Trade credit insurer implicated despite pulling out before bookshop demise
Atradius has hit back at claims that trade credit insurers triggered the demise of bookstore Borders. Borders fell into administration last week, along with sister company Books Etc, leaving 45 shops facing closure.
A statement from administrators MCR pointed the finger at trade credit insurers, implying a pulling of cover helped precipitate the downfall.
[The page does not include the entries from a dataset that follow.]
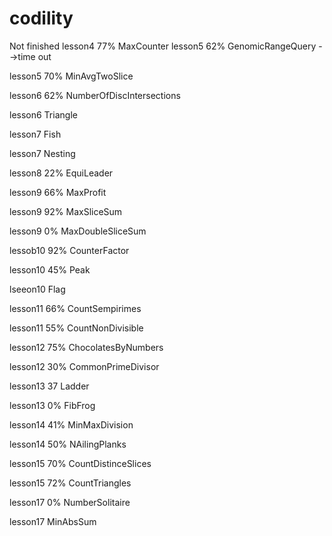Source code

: # codility
Not finished 
lesson4 77% MaxCounter
lesson5 62% GenomicRangeQuery -->time out

lesson5 70% MinAvgTwoSlice

lesson6 62% NumberOfDiscIntersections

lesson6 Triangle

lesson7 Fish 

lesson7 Nesting

lesson8 22% EquiLeader

lesson9 66% MaxProfit

lesson9 92% MaxSliceSum

lesson9 0% MaxDoubleSliceSum

lessob10 92% CounterFactor

lesson10 45% Peak

lseeon10 Flag

lesson11 66% CountSempirimes

lesson11 55% CountNonDivisible

lesson12 75% ChocolatesByNumbers

lesson12 30% CommonPrimeDivisor

lesson13 37 Ladder

lesson13 0% FibFrog

lesson14 41% MinMaxDivision

lesson14 50% NAilingPlanks

lesson15 70% CountDistinceSlices

lesson15 72% CountTriangles

lesson17 0% NumberSolitaire

lesson17 MinAbsSum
In its statement explaining why Borders went bust, it said: “A number of credit insurers have also reduced cover to the company.”
Borders was taken over in a management buy-out earlier this year, but the new team failed to turn around the ailing firm.
Insurance Times understands Atradius was one such trade credit insurer, although it had withdrawn cover on Borders many months before its collapse.
Atradius’s head of risk for UK and Ireland, Marc Henstridge, said cover had pulled even before the MBO. “In the case of Borders, the management team were made fully aware of the lack of trade credit insurance prior to the management buy-out earlier this year,” he said.
“It is therefore clear that trade credit insurers played no part its downfall; withdrawal of trade credit insurance is a symptom of a business in jeopardy, not a cause of its demise.”
Earlier this year, Euler Hermes UK chief executive Fabrice Desnos said failing companies were using trade credit insurers such as his as a “smokescreen”.
Euler Hermes Group was widely accused of helping trigger the demise of Woolworths in November last year, despite paying an estimated £50m in claims to suppliers.
Meanwhile, Atradius has said it will pump £1bn of extra capacity into the market. A spokesman for the company said the fresh capacity was currently being taken up. The spokesman said the firm had enhanced its information and risk management since the last year, helping pave the way for the extra capacity.